======== The records
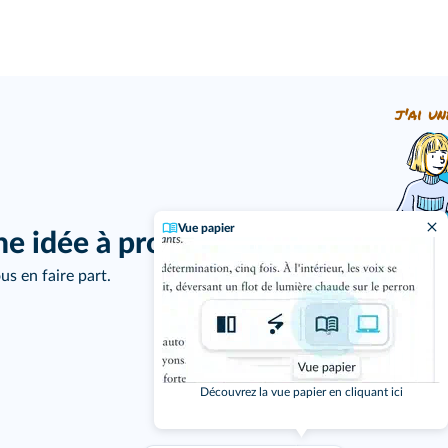
j'ai un
Vue papier
ne idée à proposer ?
us en faire part.
Découvrez la vue papier en cliquant ici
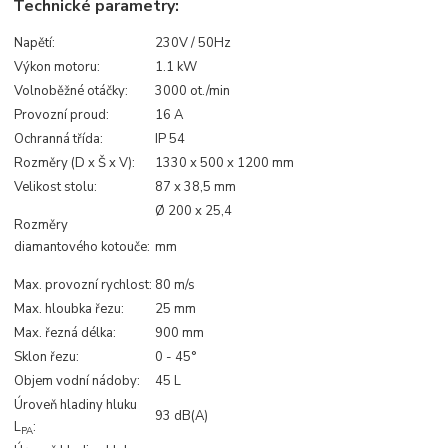
Technické parametry:
Napětí:
230V / 50Hz
Výkon motoru:
1.1 kW
Volnoběžné otáčky:
3000 ot./min
Provozní proud:
16 A
Ochranná třída:
IP 54
Rozměry (D x Š x V):
1330 x 500 x 1200 mm
Velikost stolu:
87 x 38,5 mm
Ø 200 x 25,4
Rozměry
diamantového kotouče:
mm
Max. provozní rychlost:
80 m/s
Max. hloubka řezu:
25 mm
Max. řezná délka:
900 mm
Sklon řezu:
0 - 45°
Objem vodní nádoby:
45 L
Úroveň hladiny hluku
93 dB(A)
L
:
PA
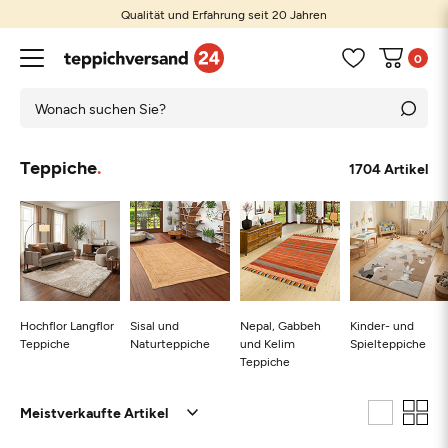
Qualität und Erfahrung seit 20 Jahren
0
Teppiche
1704 Artikel
Hochflor Langflor
Sisal und
Nepal, Gabbeh
Kinder- und
Teppiche
Naturteppiche
und Kelim
Spielteppiche
Teppiche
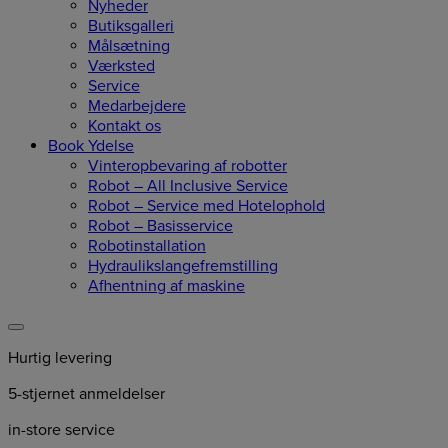
Nyheder
Butiksgalleri
Målsætning
Værksted
Service
Medarbejdere
Kontakt os
Book Ydelse
Vinteropbevaring af robotter
Robot – All Inclusive Service
Robot – Service med Hotelophold
Robot – Basisservice
Robotinstallation
Hydraulikslangefremstilling
Afhentning af maskine
Hurtig levering
5-stjernet anmeldelser
in-store service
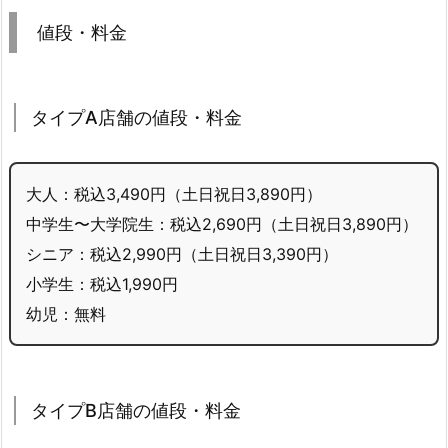
値段・料金
タイプA店舗の値段・料金
大人：税込3,490円（土日祝日3,890円）
中学生〜大学院生：税込2,690円（土日祝日3,890円）
シニア：税込2,990円（土日祝日3,390円）
小学生：税込1,990円
幼児：無料
タイプB店舗の値段・料金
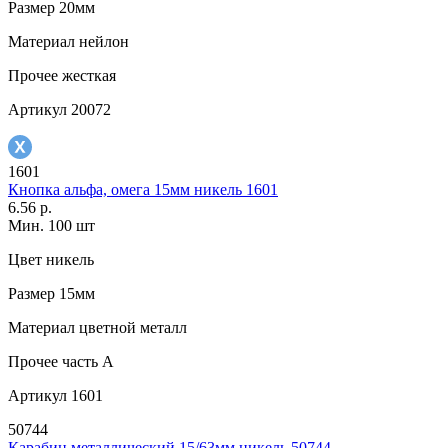
Размер
20мм
Материал
нейлон
Прочее
жесткая
Артикул
20072
1601
Кнопка альфа, омега 15мм никель 1601
6.56 р.
Мин. 100 шт
Цвет
никель
Размер
15мм
Материал
цветной металл
Прочее
часть A
Артикул
1601
50744
Карабин металлический 15/63мм никель 50744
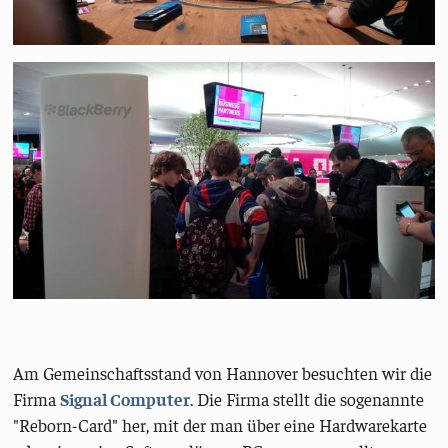
Am Gemeinschaftsstand von Hannover besuchten wir die
Firma
Signal Computer
. Die Firma stellt die sogenannte
"Reborn-Card" her, mit der man über eine Hardwarekarte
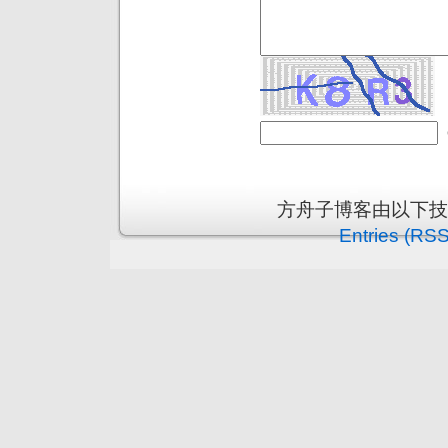
方舟子博客由以下
Entries (RSS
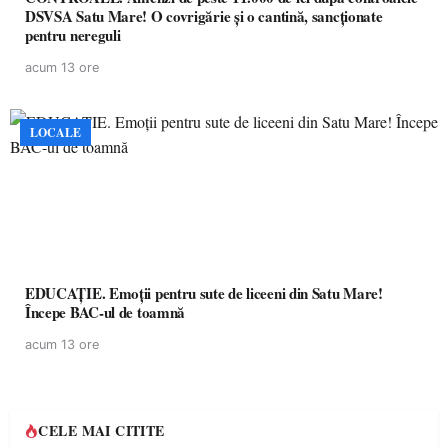
DSVSA Satu Mare! O covrigărie și o cantină, sancționate
pentru nereguli
acum 13 ore
LOCALE
EDUCAȚIE. Emoții pentru sute de liceeni din Satu Mare!
Începe BAC-ul de toamnă
acum 13 ore
CELE MAI CITITE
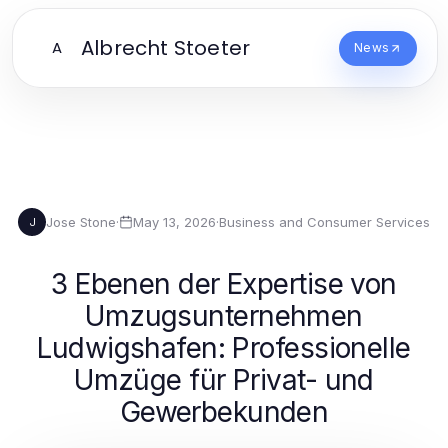
Albrecht Stoeter
A
News
Jose Stone
·
May 13, 2026
·
Business and Consumer Services
J
3 Ebenen der Expertise von
Umzugsunternehmen
Ludwigshafen: Professionelle
Umzüge für Privat- und
Gewerbekunden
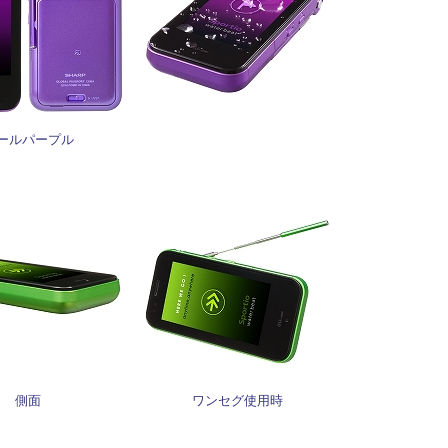
ールパープル
側面
ワンセグ使用時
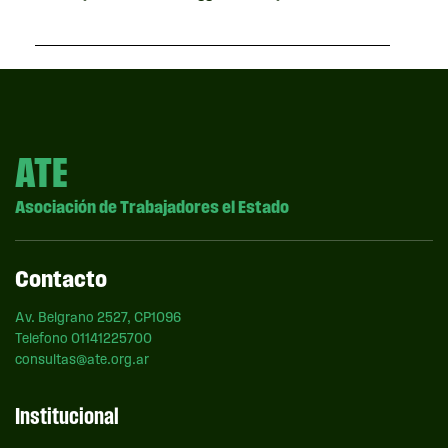
ATE
Asociación de Trabajadores el Estado
Contacto
Av. Belgrano 2527, CP1096
Telefono 01141225700
consultas@ate.org.ar
Institucional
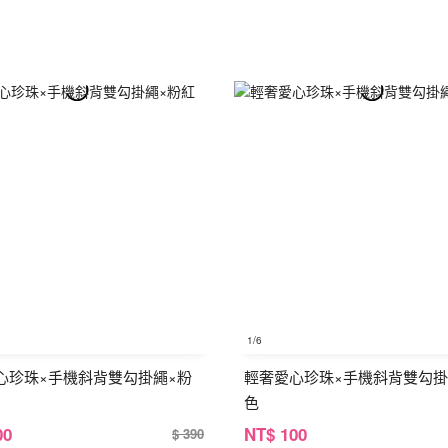
1
/6
心珍珠×手機斜背雙勾掛繩×粉
輕奢愛心珍珠×手機斜背雙勾掛
色
00
NT
$ 100
$ 390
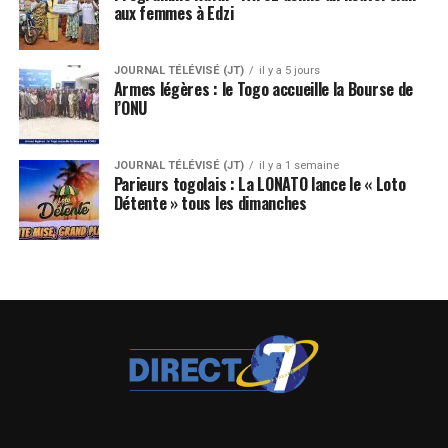
aux femmes à Edzi
JOURNAL TÉLÉVISÉ (JT)
il y a 5 jours
Armes légères : le Togo accueille la Bourse de
l’ONU
JOURNAL TÉLÉVISÉ (JT)
il y a 1 semaine
Parieurs togolais : La LONATO lance le « Loto
Détente » tous les dimanches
================
◆ The task ◆
Check every line of the data above for the string "Firma", and copy those that have it.

◆ Response below ◆
Firma
. Die Firma stellt die sogenannte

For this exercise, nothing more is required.